Colombian Man Convicted Of False Claims Of U.S. Citizenship And Aggravated Identity Theft
Orlando, Florida – United States Attorney A. Lee Bentley, III announces that a federal jury has found Jaime Tovar-Montoya, a/k/a Jimmy Diaz Tovar (57, Colombia, South America), guilty of making false claims of U.S. citizenship and aggravated identity theft. He faces a maximum penalty of 20 years in federal prison. A sentencing hearing is scheduled for July 21, 2015. Tovar-Montoya was indicted on April 15, 2015.
According to testimony and evidence presented at trial, Tovar-Montoya, a citizen of Colombia, applied for and received a Florida Identification Card in 2010, claiming that he was a U.S. citizen and using the name and birth certificate of a resident of Puerto Rico. Later that year, he used the identification card as proof of identity to apply for a U.S. passport, again claiming to be a citizen of the United States, and using the same name, birth date, and Social Security Number of the Puerto Rico resident.

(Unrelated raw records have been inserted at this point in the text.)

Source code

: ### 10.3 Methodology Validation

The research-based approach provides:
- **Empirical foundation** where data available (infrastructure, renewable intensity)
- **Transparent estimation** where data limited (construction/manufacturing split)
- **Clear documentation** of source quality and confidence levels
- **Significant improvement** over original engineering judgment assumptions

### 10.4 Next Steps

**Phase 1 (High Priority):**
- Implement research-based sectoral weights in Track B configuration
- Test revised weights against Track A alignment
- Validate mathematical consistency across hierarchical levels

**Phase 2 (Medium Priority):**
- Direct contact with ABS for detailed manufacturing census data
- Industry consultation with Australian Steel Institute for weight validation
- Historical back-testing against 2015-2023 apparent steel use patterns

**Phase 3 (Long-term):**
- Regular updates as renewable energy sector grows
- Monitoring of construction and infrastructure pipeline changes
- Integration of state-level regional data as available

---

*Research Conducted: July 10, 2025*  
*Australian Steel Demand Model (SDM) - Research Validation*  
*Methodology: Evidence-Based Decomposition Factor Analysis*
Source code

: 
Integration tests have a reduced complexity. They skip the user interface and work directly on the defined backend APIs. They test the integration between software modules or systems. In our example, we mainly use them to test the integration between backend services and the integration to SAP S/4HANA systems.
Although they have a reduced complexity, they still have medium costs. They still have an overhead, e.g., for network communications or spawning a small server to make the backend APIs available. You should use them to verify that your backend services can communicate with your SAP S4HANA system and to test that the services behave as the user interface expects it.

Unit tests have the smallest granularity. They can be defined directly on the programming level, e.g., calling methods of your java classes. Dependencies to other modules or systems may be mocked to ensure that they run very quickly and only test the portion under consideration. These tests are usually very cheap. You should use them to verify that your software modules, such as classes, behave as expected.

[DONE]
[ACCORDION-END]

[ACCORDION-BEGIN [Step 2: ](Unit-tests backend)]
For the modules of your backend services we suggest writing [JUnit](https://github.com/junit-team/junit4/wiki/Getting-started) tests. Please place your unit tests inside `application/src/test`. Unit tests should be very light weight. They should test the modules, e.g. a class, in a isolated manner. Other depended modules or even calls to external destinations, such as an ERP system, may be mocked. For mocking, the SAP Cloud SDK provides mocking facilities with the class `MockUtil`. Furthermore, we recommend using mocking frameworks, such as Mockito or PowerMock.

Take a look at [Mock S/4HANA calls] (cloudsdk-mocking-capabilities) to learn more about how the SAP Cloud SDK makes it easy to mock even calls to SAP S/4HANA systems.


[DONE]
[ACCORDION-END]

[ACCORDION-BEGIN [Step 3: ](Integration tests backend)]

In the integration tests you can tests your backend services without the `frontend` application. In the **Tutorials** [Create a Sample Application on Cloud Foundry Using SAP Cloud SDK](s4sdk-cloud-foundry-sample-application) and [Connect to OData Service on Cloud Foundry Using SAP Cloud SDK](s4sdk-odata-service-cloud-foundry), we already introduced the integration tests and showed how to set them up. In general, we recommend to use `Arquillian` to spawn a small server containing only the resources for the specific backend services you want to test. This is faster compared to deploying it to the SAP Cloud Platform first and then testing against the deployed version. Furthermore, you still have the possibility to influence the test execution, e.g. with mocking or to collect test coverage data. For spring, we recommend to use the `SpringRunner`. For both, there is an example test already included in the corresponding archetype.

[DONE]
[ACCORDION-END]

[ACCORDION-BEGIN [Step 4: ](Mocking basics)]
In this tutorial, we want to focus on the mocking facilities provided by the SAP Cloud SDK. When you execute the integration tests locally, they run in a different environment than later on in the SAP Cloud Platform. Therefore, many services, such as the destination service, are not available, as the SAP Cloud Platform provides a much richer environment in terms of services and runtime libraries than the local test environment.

Under federal law, a person who uses a means of identification of another person without lawful authority in order to commit another felony offense is guilty of aggravated identity theft, which carries a mandatory two-year sentence, in addition to any other sentence received. Having been convicted and adjudicated guilty of two counts of aggravated identity theft, Tovar-Montoya currently faces a mandatory minimum sentence of four years’ imprisonment, in addition to any other sentence he may receive.
This case was investigated by U.S. Immigration and Customs Enforcement’s Homeland Security Investigations. It is being prosecuted by Assistant United States Attorney Bruce S. Ambrose.